### EXCERPT PROVIDED

::::

I see people waxing poetic over Ruby a lot saying that it's a language "built for the human". The thing is, every language is built for humans (or at least should be) but we tend to have different definitions for what "built for humans" means. Ruby certainly has some clean and expressive syntax, but I personally find it difficult to use because of its dynamic typing (which makes it hard to know what the types are while I'm writing it) and the heavy use of macros and other magic (which does unknown operations without my knowledge and introduces symbols into the scope mysteriously). That said, it clearly works great for some humans, just not for this human (me).


Obviously ruby is bigger than just rails, but rails definitely popularized the idea of magical objects that are automatically syncing state and doing things on your behalf. This is presented by fans as surprising and delightful, rather than surprising and terrifying.

Popular python projects like requests and flask also lean into the idea of providing a programmer interface that is expressive but also maximally brief on the happy path—see especially the context local proxies in Flask (request, session); these look like global module imports, but they're actually request specific despite not being passed into your handlers... eek.

On the other side of things, languages like zig and go feel like a bit of a backlash to this, that no, magic is bad and everything should be explicit, even if it costs us a bit of code to do so.

::::

### STUDY MATERIAL
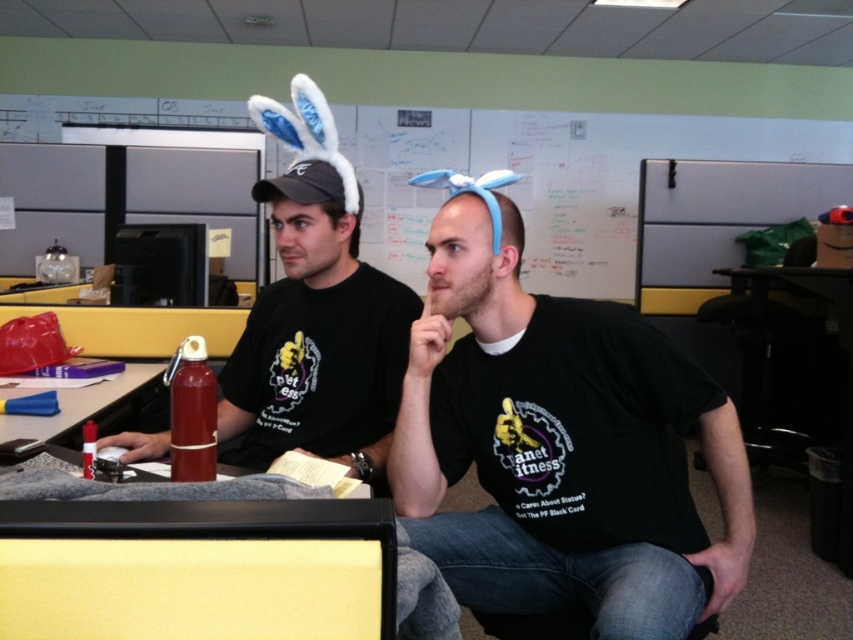
Question: Among these points, which one is nearest to the camera?

Choices:
 (A) (405, 291)
 (B) (100, 412)
 (C) (688, 300)

Answer: (A)

Question: Which point is farther from the camera taking this photo?

Choices:
 (A) (271, 419)
 (B) (457, 301)
 (C) (685, 276)

Answer: (C)

Question: Where is black matte t-shirt at center located in relation to white matte bulletin board at upper right in the image?

Choices:
 (A) right
 (B) left

Answer: (B)

Question: Is the position of matte black t-shirt at center more distant than that of metallic red thermos at left?

Choices:
 (A) no
 (B) yes

Answer: (A)

Question: Which point is closer to the camera?

Choices:
 (A) (107, 433)
 (B) (573, 358)
 (C) (242, 461)
 (D) (689, 294)

Answer: (B)

Question: Does matte black t-shirt at center have a lesser width compared to white matte bulletin board at upper right?

Choices:
 (A) no
 (B) yes

Answer: (B)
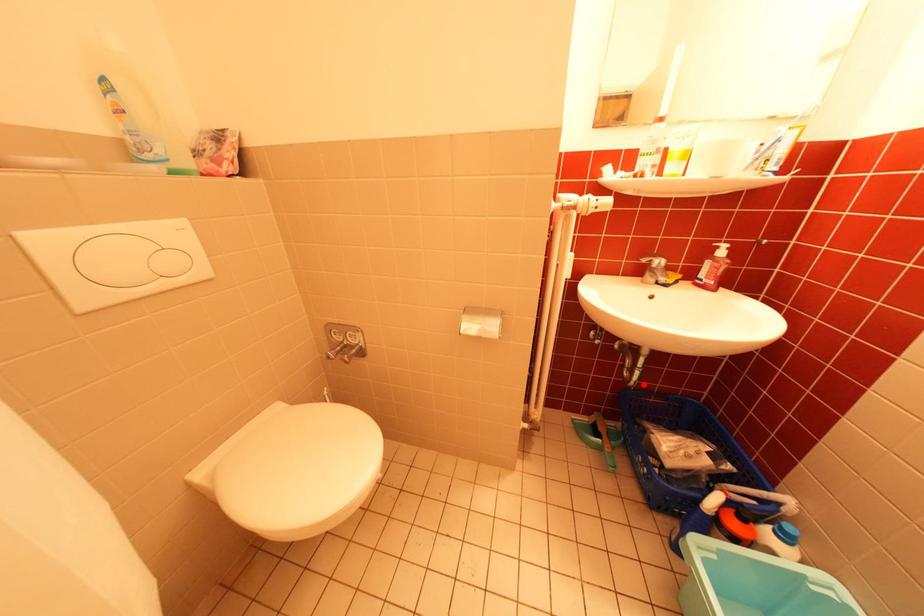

::::

### TASKS TO CARRY OUT
[1] According to the comment on Ruby and programming magic, which two popular Python projects lean into being maximally brief on the happy path?
[2] Revise the part of the comment on Ruby and programming magic that opens with the words containing "Popular python projects" and closes with "your handlers... eek.", replacing "handlers" with "views".
[3] Write what comes next in the comment on Ruby and programming magic, picking up after its last sentence.

### ANSWERS BY TASK
[1] Requests and Flask.

[2]
Popular python projects like requests and flask also lean into the idea of providing a programmer interface that is expressive but also maximally brief on the happy path—see especially the context local proxies in Flask (request, session); these look like global module imports, but they're actually request specific despite not being passed into your views... eek.

[3]
Rust I think sits at an interesting place in this, because it's all pretty strict and explicit, but all the macro and type system stuff does re-open the door to offering some DSL-like things in a way that's perhaps a bit cleaner than what other languages would have to do to get to the same place programmer interface-wise.


Funny that you mentioned Flask, which literally started as an April Fool's joke [0], but that hasn't stopped it from becoming the 10th [1] or 11th [2] most popular web framework, with over double the number of devs compared to Rails, so "seriousness" likely has nothing to do with making people want to use it.

[0] https://lucumr.pocoo.org/2010/4/3/april-1st-post-mortem/

[1] https://www.statista.com/statistics/1124699/worldwide-develo...

[2] https://survey.stackoverflow.co/2025/technology#most-popular...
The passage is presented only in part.